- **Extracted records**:
------------------------

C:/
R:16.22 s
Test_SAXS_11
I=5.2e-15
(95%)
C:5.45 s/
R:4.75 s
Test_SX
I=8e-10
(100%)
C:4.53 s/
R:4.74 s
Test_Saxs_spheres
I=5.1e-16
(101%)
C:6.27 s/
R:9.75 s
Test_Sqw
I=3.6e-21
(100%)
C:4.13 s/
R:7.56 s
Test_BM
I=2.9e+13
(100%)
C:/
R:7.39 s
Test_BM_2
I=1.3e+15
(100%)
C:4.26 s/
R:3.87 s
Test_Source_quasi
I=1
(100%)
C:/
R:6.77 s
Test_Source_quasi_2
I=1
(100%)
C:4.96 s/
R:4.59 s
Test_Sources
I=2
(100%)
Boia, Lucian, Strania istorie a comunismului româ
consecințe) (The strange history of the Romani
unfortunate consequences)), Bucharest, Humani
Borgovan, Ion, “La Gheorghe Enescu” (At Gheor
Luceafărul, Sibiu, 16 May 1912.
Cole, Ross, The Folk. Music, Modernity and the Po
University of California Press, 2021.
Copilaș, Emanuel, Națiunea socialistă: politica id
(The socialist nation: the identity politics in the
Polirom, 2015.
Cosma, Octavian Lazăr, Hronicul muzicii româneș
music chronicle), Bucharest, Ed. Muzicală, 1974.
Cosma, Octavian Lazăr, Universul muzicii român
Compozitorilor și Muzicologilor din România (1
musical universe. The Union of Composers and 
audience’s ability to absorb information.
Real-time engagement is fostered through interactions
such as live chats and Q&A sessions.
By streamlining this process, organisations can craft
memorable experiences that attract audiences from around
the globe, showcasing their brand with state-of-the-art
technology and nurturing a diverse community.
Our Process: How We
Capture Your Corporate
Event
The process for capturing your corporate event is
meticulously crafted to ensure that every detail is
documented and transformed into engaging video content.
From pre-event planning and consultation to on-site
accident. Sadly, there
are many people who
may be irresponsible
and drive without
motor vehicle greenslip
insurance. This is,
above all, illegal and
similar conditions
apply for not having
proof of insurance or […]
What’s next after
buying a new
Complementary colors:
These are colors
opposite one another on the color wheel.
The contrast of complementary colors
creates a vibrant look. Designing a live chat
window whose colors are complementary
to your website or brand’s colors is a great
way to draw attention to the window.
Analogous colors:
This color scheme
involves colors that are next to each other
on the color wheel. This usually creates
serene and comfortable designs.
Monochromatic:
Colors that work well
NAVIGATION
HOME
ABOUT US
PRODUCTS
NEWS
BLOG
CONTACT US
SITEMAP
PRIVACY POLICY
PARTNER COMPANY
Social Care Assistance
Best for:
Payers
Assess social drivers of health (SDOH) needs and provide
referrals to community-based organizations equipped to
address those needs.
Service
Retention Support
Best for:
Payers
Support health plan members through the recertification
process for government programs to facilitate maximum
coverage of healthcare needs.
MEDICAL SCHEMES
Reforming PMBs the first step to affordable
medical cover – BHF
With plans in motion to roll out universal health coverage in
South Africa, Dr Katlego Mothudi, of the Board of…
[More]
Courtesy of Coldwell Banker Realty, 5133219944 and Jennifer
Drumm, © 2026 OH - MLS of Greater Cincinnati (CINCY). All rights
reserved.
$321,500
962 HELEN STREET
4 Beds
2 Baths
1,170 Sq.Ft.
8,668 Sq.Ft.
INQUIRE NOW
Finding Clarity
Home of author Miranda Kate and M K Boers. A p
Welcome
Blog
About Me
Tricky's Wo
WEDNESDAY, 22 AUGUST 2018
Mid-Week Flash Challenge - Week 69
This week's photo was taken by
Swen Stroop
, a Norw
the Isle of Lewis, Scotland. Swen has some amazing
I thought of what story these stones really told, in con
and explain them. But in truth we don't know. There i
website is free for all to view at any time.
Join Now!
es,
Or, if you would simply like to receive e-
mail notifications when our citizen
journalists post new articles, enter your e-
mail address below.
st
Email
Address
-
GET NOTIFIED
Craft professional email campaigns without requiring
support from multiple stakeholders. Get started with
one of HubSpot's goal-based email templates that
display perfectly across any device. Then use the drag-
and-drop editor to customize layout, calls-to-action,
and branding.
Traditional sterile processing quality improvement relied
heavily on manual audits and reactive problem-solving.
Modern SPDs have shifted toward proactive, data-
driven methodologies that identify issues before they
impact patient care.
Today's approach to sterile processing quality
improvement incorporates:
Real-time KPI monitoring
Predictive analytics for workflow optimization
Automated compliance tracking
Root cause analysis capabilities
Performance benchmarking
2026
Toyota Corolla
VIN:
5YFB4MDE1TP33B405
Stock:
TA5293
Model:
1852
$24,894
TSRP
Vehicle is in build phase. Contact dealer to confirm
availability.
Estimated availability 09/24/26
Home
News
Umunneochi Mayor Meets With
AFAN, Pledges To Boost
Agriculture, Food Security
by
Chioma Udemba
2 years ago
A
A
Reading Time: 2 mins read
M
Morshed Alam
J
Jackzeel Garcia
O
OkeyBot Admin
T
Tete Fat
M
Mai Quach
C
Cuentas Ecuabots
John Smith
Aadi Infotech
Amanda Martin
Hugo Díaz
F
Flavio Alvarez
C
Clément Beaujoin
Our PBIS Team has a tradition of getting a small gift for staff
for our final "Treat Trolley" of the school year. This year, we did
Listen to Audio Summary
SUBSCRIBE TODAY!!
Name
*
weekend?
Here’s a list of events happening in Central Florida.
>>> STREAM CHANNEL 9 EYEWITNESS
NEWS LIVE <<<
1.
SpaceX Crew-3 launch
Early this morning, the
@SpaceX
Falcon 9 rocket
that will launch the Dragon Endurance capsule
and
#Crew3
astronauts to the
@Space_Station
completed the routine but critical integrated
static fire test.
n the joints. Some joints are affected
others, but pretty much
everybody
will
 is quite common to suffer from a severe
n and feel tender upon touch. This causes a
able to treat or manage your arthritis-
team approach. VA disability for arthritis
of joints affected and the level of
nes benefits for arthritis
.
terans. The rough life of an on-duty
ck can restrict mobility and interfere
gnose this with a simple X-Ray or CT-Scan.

------------------------

- **JOB ITEM**: Exactly the lines from the one containing "of joints affected and the level of" to the final line of the data, both included, should be printed, and nothing more.

- **PROBLEM SOLUTION**:
of joints affected and the level of
nes benefits for arthritis
.
terans. The rough life of an on-duty
ck can restrict mobility and interfere
gnose this with a simple X-Ray or CT-Scan.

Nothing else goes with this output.